The poll shows that voters have far less confidence in Republicans than Democrats for balancing the federal budget, a reversal from tradition. Under Bush, government finances have plunged from record surplus to record deficit, due to the economic downturn, tax cuts and spending on the war.

"The biggest concern I have is losing the edge on balancing the budget," Goeas said. "It should be a major concern for those Republicans in Congress."

And, polls suggest, for Bush.

A Gallup poll released Monday showed that Bush's approval rating has tumbled to 50 percent, the lowest since he took office and far below his peak 90 percent rating shortly after the Sept. 11 terrorist attacks.

Moreover, more Americans believe the country is headed in the wrong direction than at any other time during the Bush presidency, according to several polls.

While three-quarters of the public approved of Bush's Iraq policy last April, the slipping assessment of the president is driven as much by Iraq as it is by the economy, according to a Pew Research Center poll released Thursday.

In a memo this week, John Podesta, former chief of staff in the Clinton White House, and Democratic pollster Stan Greenberg encouraged Democrats to use the $87 billion request as a defining political issue.

"The open-ended Iraq spending and the tax cuts come right out of essential services and programs important to people's lives," Podesta and Greenberg wrote. "The debate about deficits is about priorities, and right now they do not trust the conservative direction of the country."

● **Raw data**:
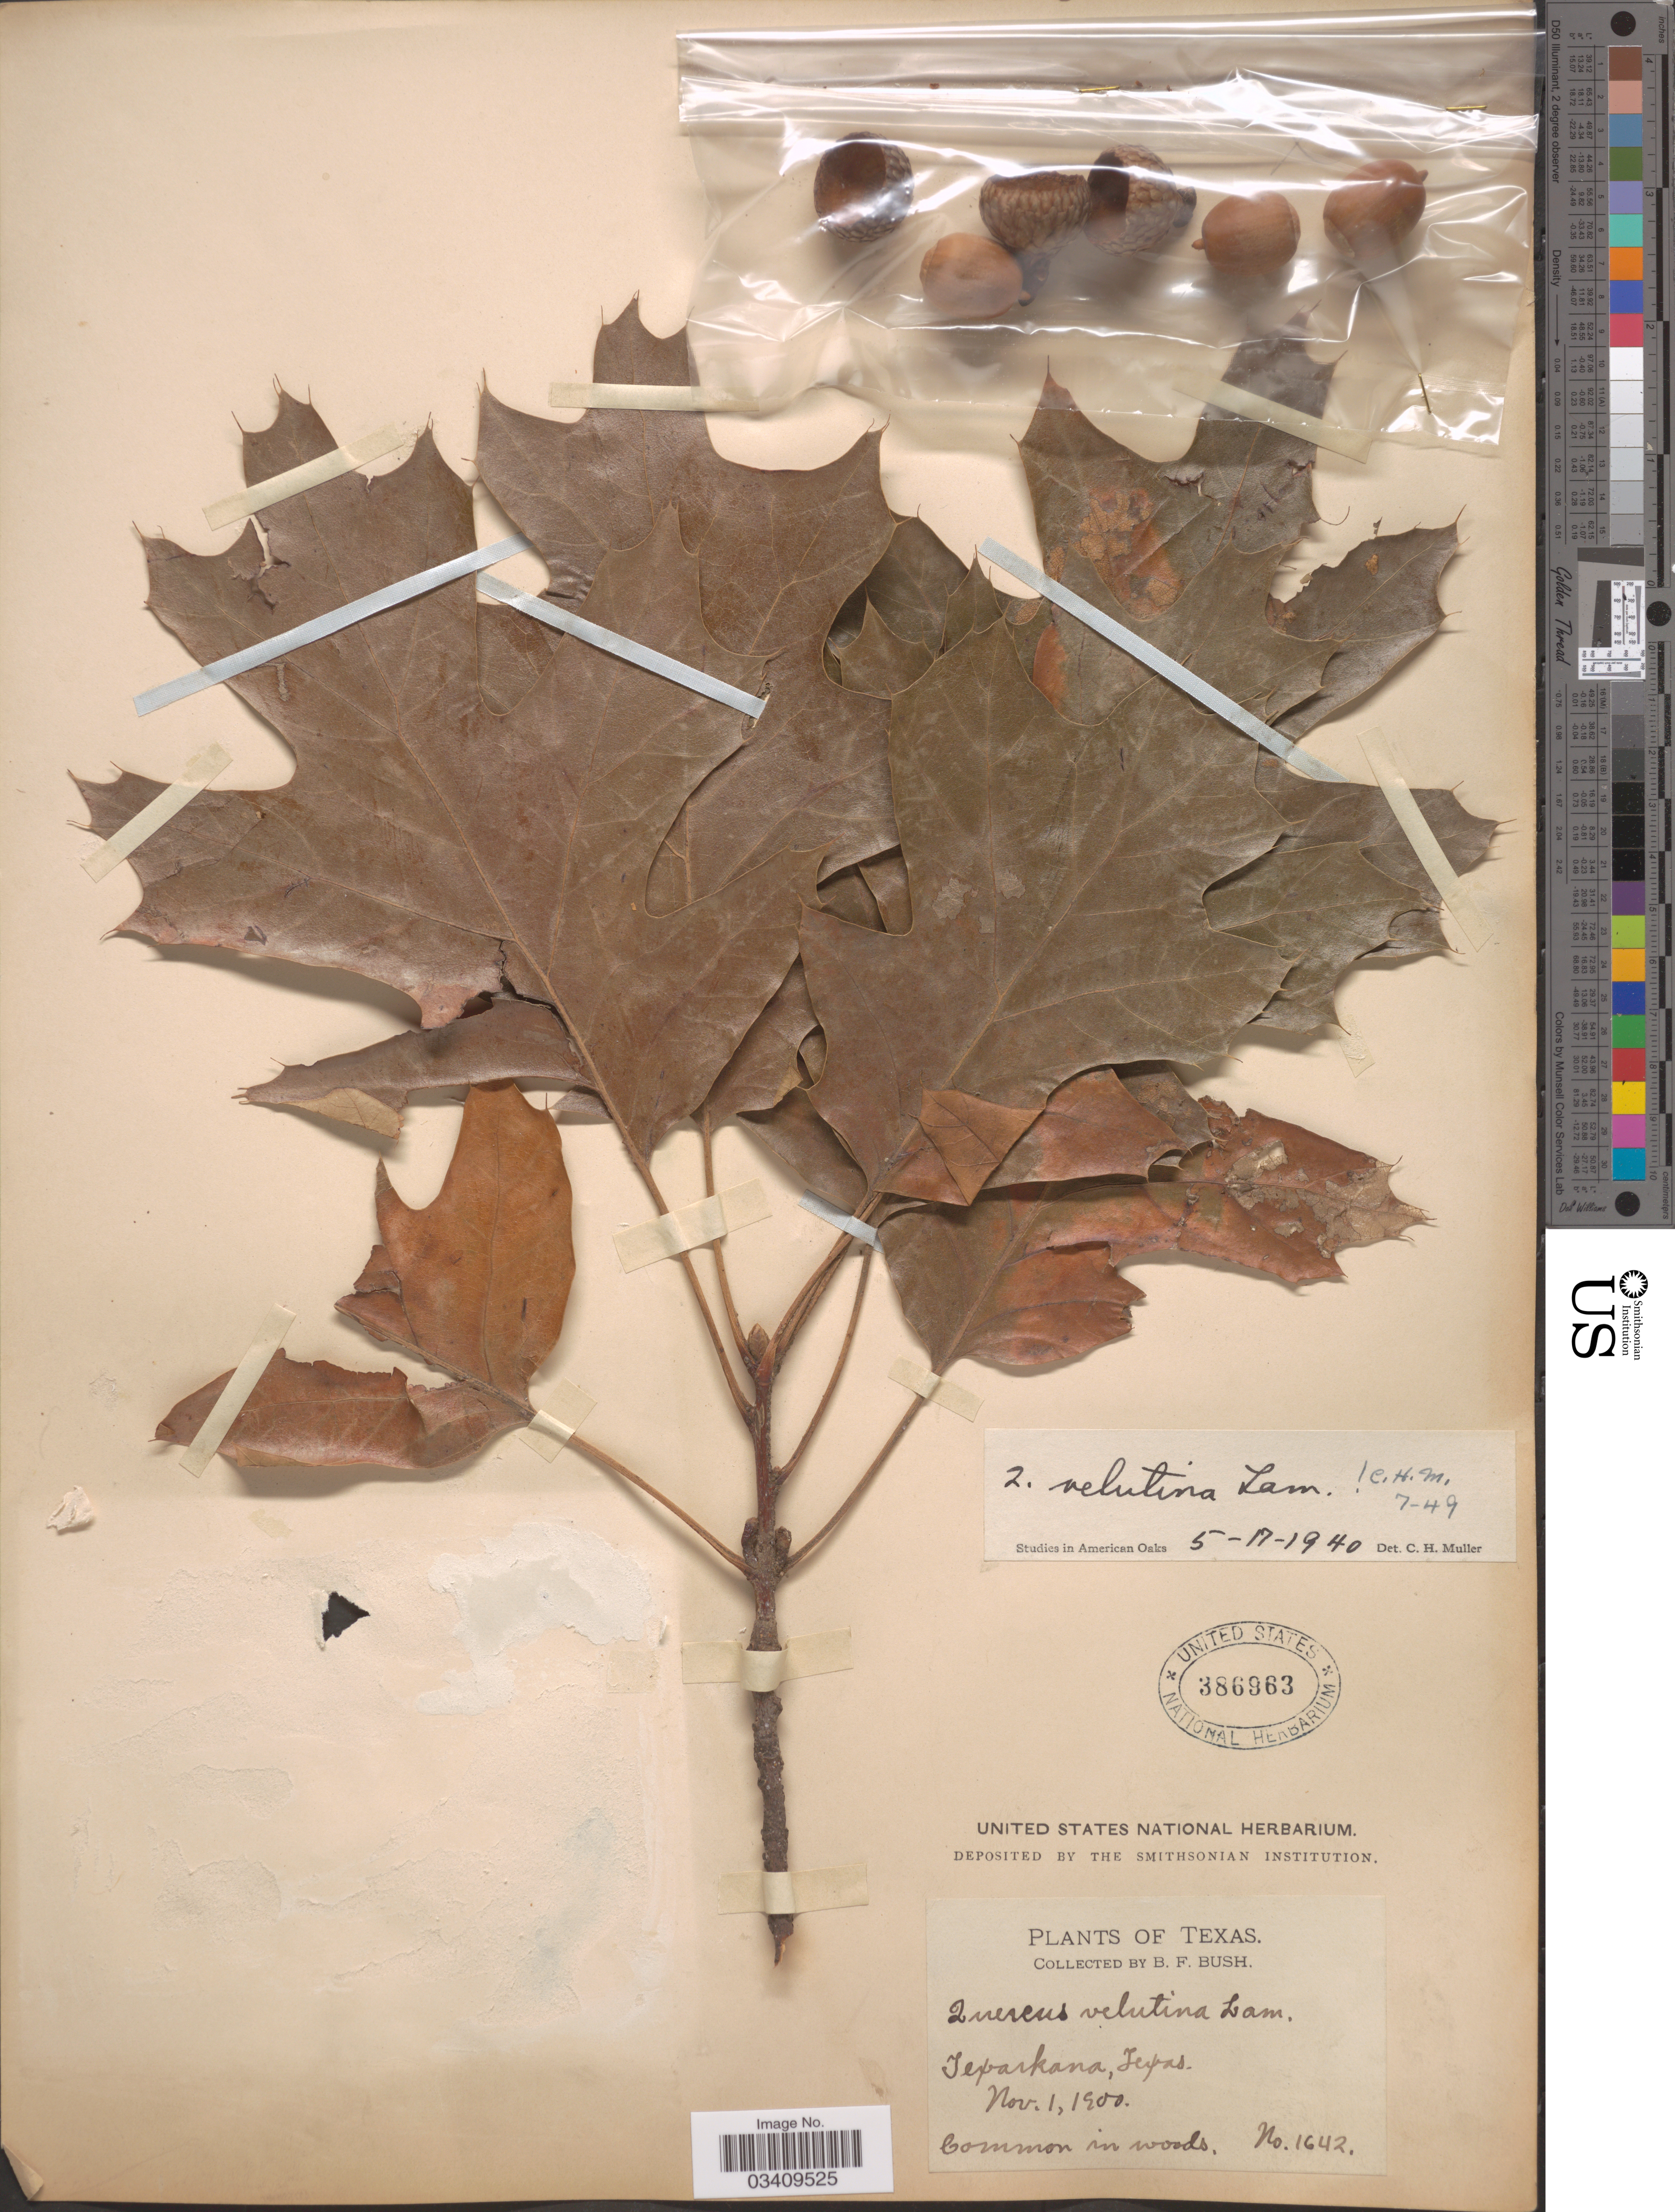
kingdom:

● **Tasks to complete**:
A. In the passage about the polls, what approval rating for Bush did the Gallup poll released Monday show?
B. Extract the section of the passage about the polls starting at "The poll shows" and ending at "on the war.".

● **Task-by-task solutions**:
A. 50 percent

B.
The poll shows that voters have far less confidence in Republicans than Democrats for balancing the federal budget, a reversal from tradition. Under Bush, government finances have plunged from record surplus to record deficit, due to the economic downturn, tax cuts and spending on the war.